* **YOUR GOAL**
Please reproduce the data in full, exactly as it stands.
━━━━
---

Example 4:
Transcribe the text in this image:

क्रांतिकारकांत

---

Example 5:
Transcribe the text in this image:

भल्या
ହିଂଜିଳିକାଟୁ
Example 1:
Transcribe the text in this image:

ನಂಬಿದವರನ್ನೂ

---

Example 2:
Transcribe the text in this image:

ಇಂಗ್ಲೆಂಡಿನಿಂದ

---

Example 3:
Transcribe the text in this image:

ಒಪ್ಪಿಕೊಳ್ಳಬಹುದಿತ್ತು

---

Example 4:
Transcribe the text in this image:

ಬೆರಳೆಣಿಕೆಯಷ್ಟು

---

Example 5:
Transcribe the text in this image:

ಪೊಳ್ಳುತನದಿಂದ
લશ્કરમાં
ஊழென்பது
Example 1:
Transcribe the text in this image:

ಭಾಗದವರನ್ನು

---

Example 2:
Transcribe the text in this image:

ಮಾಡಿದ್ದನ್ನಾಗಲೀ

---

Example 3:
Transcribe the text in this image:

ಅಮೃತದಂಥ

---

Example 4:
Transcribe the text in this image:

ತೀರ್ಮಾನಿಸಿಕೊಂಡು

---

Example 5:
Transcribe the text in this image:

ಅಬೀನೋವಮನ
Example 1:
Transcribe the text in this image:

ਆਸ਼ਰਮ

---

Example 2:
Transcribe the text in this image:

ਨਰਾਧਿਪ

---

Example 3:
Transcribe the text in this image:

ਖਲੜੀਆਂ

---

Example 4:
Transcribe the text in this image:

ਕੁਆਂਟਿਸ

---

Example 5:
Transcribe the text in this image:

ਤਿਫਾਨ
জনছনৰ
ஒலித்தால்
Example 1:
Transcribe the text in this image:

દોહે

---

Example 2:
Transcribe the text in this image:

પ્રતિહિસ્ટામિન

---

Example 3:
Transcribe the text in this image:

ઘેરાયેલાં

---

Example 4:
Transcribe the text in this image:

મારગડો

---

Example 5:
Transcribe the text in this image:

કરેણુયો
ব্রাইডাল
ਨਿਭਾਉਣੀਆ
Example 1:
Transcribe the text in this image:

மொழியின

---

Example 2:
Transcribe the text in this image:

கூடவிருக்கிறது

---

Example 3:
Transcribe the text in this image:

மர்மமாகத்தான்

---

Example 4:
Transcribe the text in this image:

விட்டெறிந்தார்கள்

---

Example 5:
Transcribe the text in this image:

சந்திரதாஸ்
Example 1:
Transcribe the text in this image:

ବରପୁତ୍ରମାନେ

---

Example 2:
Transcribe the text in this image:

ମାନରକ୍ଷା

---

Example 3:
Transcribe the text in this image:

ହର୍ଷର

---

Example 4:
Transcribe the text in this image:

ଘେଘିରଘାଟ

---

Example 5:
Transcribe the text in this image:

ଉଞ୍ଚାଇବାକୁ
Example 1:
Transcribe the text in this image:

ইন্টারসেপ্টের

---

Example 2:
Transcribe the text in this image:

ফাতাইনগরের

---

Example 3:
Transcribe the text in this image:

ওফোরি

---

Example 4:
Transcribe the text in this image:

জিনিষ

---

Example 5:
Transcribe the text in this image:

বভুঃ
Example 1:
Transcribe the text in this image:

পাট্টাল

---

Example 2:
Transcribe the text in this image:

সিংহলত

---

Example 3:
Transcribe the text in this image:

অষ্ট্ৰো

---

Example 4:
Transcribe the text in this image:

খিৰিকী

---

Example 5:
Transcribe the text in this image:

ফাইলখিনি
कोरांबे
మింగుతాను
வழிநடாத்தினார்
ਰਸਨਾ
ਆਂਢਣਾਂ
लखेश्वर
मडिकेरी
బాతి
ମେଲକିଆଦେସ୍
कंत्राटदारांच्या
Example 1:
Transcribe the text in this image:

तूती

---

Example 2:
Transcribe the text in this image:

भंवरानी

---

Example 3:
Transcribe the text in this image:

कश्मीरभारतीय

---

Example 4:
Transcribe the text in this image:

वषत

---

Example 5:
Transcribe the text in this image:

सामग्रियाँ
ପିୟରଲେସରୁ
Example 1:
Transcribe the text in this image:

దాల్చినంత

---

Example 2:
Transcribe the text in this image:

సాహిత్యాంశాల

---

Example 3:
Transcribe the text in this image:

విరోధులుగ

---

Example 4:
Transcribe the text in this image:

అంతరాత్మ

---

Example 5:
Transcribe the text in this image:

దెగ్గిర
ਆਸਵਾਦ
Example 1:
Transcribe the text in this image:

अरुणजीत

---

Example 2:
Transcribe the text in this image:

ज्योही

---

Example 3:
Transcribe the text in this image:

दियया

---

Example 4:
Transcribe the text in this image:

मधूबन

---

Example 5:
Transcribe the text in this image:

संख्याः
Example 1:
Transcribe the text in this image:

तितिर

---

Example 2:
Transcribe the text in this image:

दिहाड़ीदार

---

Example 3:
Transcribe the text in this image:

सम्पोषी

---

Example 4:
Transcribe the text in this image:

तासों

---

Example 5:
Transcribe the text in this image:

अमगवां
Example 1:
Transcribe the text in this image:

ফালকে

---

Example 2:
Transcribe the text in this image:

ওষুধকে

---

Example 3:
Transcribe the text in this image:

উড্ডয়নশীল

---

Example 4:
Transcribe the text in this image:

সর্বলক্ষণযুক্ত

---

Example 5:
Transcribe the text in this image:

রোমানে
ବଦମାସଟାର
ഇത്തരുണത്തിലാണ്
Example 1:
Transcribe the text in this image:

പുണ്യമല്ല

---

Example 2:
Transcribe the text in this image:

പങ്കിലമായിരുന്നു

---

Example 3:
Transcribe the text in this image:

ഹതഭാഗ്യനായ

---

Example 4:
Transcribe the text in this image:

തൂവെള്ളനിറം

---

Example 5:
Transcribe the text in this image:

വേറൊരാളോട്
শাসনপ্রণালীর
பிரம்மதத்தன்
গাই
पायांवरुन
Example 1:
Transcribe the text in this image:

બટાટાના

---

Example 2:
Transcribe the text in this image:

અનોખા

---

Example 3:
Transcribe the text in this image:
━━━━
* **TASK SOLUTION**
---

Example 4:
Transcribe the text in this image:

क्रांतिकारकांत

---

Example 5:
Transcribe the text in this image:

भल्या
ହିଂଜିଳିକାଟୁ
Example 1:
Transcribe the text in this image:

ನಂಬಿದವರನ್ನೂ

---

Example 2:
Transcribe the text in this image:

ಇಂಗ್ಲೆಂಡಿನಿಂದ

---

Example 3:
Transcribe the text in this image:

ಒಪ್ಪಿಕೊಳ್ಳಬಹುದಿತ್ತು

---

Example 4:
Transcribe the text in this image:

ಬೆರಳೆಣಿಕೆಯಷ್ಟು

---

Example 5:
Transcribe the text in this image:

ಪೊಳ್ಳುತನದಿಂದ
લશ્કરમાં
ஊழென்பது
Example 1:
Transcribe the text in this image:

ಭಾಗದವರನ್ನು

---

Example 2:
Transcribe the text in this image:

ಮಾಡಿದ್ದನ್ನಾಗಲೀ

---

Example 3:
Transcribe the text in this image:

ಅಮೃತದಂಥ

---

Example 4:
Transcribe the text in this image:

ತೀರ್ಮಾನಿಸಿಕೊಂಡು

---

Example 5:
Transcribe the text in this image:

ಅಬೀನೋವಮನ
Example 1:
Transcribe the text in this image:

ਆਸ਼ਰਮ

---

Example 2:
Transcribe the text in this image:

ਨਰਾਧਿਪ

---

Example 3:
Transcribe the text in this image:

ਖਲੜੀਆਂ

---

Example 4:
Transcribe the text in this image:

ਕੁਆਂਟਿਸ

---

Example 5:
Transcribe the text in this image:

ਤਿਫਾਨ
জনছনৰ
ஒலித்தால்
Example 1:
Transcribe the text in this image:

દોહે

---

Example 2:
Transcribe the text in this image:

પ્રતિહિસ્ટામિન

---

Example 3:
Transcribe the text in this image:

ઘેરાયેલાં

---

Example 4:
Transcribe the text in this image:

મારગડો

---

Example 5:
Transcribe the text in this image:

કરેણુયો
ব্রাইডাল
ਨਿਭਾਉਣੀਆ
Example 1:
Transcribe the text in this image:

மொழியின

---

Example 2:
Transcribe the text in this image:

கூடவிருக்கிறது

---

Example 3:
Transcribe the text in this image:

மர்மமாகத்தான்

---

Example 4:
Transcribe the text in this image:

விட்டெறிந்தார்கள்

---

Example 5:
Transcribe the text in this image:

சந்திரதாஸ்
Example 1:
Transcribe the text in this image:

ବରପୁତ୍ରମାନେ

---

Example 2:
Transcribe the text in this image:

ମାନରକ୍ଷା

---

Example 3:
Transcribe the text in this image:

ହର୍ଷର

---

Example 4:
Transcribe the text in this image:

ଘେଘିରଘାଟ

---

Example 5:
Transcribe the text in this image:

ଉଞ୍ଚାଇବାକୁ
Example 1:
Transcribe the text in this image:

ইন্টারসেপ্টের

---

Example 2:
Transcribe the text in this image:

ফাতাইনগরের

---

Example 3:
Transcribe the text in this image:

ওফোরি

---

Example 4:
Transcribe the text in this image:

জিনিষ

---

Example 5:
Transcribe the text in this image:

বভুঃ
Example 1:
Transcribe the text in this image:

পাট্টাল

---

Example 2:
Transcribe the text in this image:

সিংহলত

---

Example 3:
Transcribe the text in this image:

অষ্ট্ৰো

---

Example 4:
Transcribe the text in this image:

খিৰিকী

---

Example 5:
Transcribe the text in this image:

ফাইলখিনি
कोरांबे
మింగుతాను
வழிநடாத்தினார்
ਰਸਨਾ
ਆਂਢਣਾਂ
लखेश्वर
मडिकेरी
బాతి
ମେଲକିଆଦେସ୍
कंत्राटदारांच्या
Example 1:
Transcribe the text in this image:

तूती

---

Example 2:
Transcribe the text in this image:

भंवरानी

---

Example 3:
Transcribe the text in this image:

कश्मीरभारतीय

---

Example 4:
Transcribe the text in this image:

वषत

---

Example 5:
Transcribe the text in this image:

सामग्रियाँ
ପିୟରଲେସରୁ
Example 1:
Transcribe the text in this image:

దాల్చినంత

---

Example 2:
Transcribe the text in this image:

సాహిత్యాంశాల

---

Example 3:
Transcribe the text in this image:

విరోధులుగ

---

Example 4:
Transcribe the text in this image:

అంతరాత్మ

---

Example 5:
Transcribe the text in this image:

దెగ్గిర
ਆਸਵਾਦ
Example 1:
Transcribe the text in this image:

अरुणजीत

---

Example 2:
Transcribe the text in this image:

ज्योही

---

Example 3:
Transcribe the text in this image:

दियया

---

Example 4:
Transcribe the text in this image:

मधूबन

---

Example 5:
Transcribe the text in this image:

संख्याः
Example 1:
Transcribe the text in this image:

तितिर

---

Example 2:
Transcribe the text in this image:

दिहाड़ीदार

---

Example 3:
Transcribe the text in this image:

सम्पोषी

---

Example 4:
Transcribe the text in this image:

तासों

---

Example 5:
Transcribe the text in this image:

अमगवां
Example 1:
Transcribe the text in this image:

ফালকে

---

Example 2:
Transcribe the text in this image:

ওষুধকে

---

Example 3:
Transcribe the text in this image:

উড্ডয়নশীল

---

Example 4:
Transcribe the text in this image:

সর্বলক্ষণযুক্ত

---

Example 5:
Transcribe the text in this image:

রোমানে
ବଦମାସଟାର
ഇത്തരുണത്തിലാണ്
Example 1:
Transcribe the text in this image:

പുണ്യമല്ല

---

Example 2:
Transcribe the text in this image:

പങ്കിലമായിരുന്നു

---

Example 3:
Transcribe the text in this image:

ഹതഭാഗ്യനായ

---

Example 4:
Transcribe the text in this image:

തൂവെള്ളനിറം

---

Example 5:
Transcribe the text in this image:

വേറൊരാളോട്
শাসনপ্রণালীর
பிரம்மதத்தன்
গাই
पायांवरुन
Example 1:
Transcribe the text in this image:

બટાટાના

---

Example 2:
Transcribe the text in this image:

અનોખા

---

Example 3:
Transcribe the text in this image:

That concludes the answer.